▸ **Übungsziel**
Schreib den Textauszug über Lems konfliktfreie Gesellschaft und die Macht der Interessen nach seinem letzten Satz weiter.

▸ **Textauszug**
Jedenfalls hat die zurückgebliebene (hehe) Gesellschaft zum Wohle der Menschheit die Aggression abgeschafft und zu diesem Zweck verschiedene Techniken entwickelt, die das Leben gefahr- und konfliktfrei machen, mit dem Ergebnis, dass nicht nur Gewaltursachen ausgeschaltet wurden, sondern auch alle unvorhergesehene Ereignisse, jede Abweichung, konsequent: jedes Konfliktpotential, das sich auch nur aus einer differenten Einschätzung über Vorliegen und Art einer Gefährdungslage ergeben könnte.
Unter anderem wurden über eine Art Antigravitation in den Autos die Gefahren des Individualverkehrs abgeschafft: Es gibt keine Unfälle mehr, da alle (un-)beherrschbaren Bewegungskräfte aufgehoben werden. Hal Bregg findet sich nicht zurecht in der Gleichförmigkeit. Er klemmt den Antigravitator ab, weil er die Sinnlichkeit des Fahrens in den Brems-, Beschleunigungs- und Kurvenkräften als Erinnerung an seine untergegangene Welt vermisst. Soweit die Versuchsanordnung.
Die Nostalgie vermittelt sich ihm in der Erinnerung über die Bewegung des Selbst in der Welt und die Rückkopplung seiner Bewegung in den Kräften, die Welt und Selbst zusammenhalten. Das Sein bestimmt sich durch seine Stellung in der Welt, im Raum und die Stellung vermittelt sich über die Sinne: hier den Gleichgewichtssinn, die Schwerkraft des Seins.

Wir wissen nicht, wie sich die Gesellschaft in der Geschichte von Lem verändert hat, darauf kommt es dort nicht an. Nach allem, was wir wissen, sind es aber nicht Ideen, die die Welt verändern oder wenn wir Max Weber darin folgen: „Interessen (materielle und ideelle), nicht: Ideen, beherrschen unmittelbar das Handeln der Menschen…“
Techniken, Innovationen und Interessen. Ideen haben Einfluss auf das wie und ein wenig auf das Wohin, auf die Bahnen, in denen sich die Interessen bewegen, aber das Initial einer Bewegung kommt der historischen Erfahrung nach von Interessen, nicht von Ideen.

▸ **Erfasste Daten**
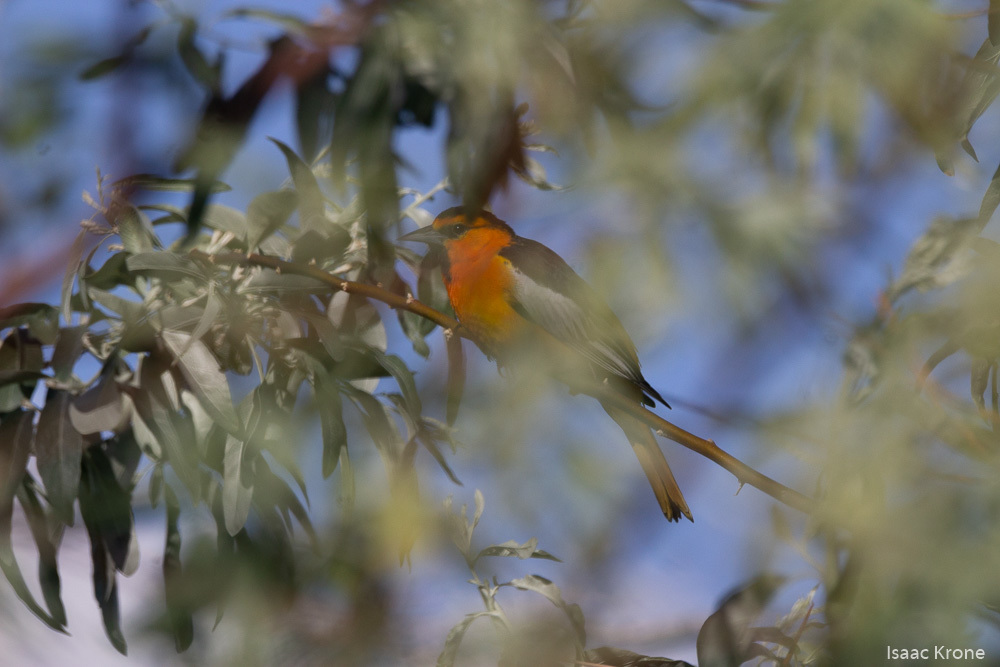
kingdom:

▸ **Antwort**
männer, gleich

Heise berichtet von Versuchen, mit BigData Unfälle zu vermeiden und mal eben jedes Fahrzeug und die komplette Infrastrutur mit individueller Kennung und Bewegungssensoren auszurüsten. Damit das rund wird mus konsequent auch jeder Mensch im Raum mit Sensoren ausgestattet werden. Nur mal so als Lobbyisten-Idee. Wer könnte was dagegen haben? Wir sind doch alle für weniger Unfälle und den Schutz der Personen. Schon wird spekuliert, wie Eltern für ihre Kinder haften, die kein Smartphone mit Bewegungssensoren dabei haben. (Am Rand zu diesem Fortschritt: Meine Sparkassen-App meldet mir, dass in der Stadt Beacons installiert sind, so dass man mir, wenn ich in der Nähe bin, doch hübsche kleine Aufmerksameiten einspielen könnte. Ich möge doch freischalten und Zugriff auf meinen Standort erlauben etc. pp.)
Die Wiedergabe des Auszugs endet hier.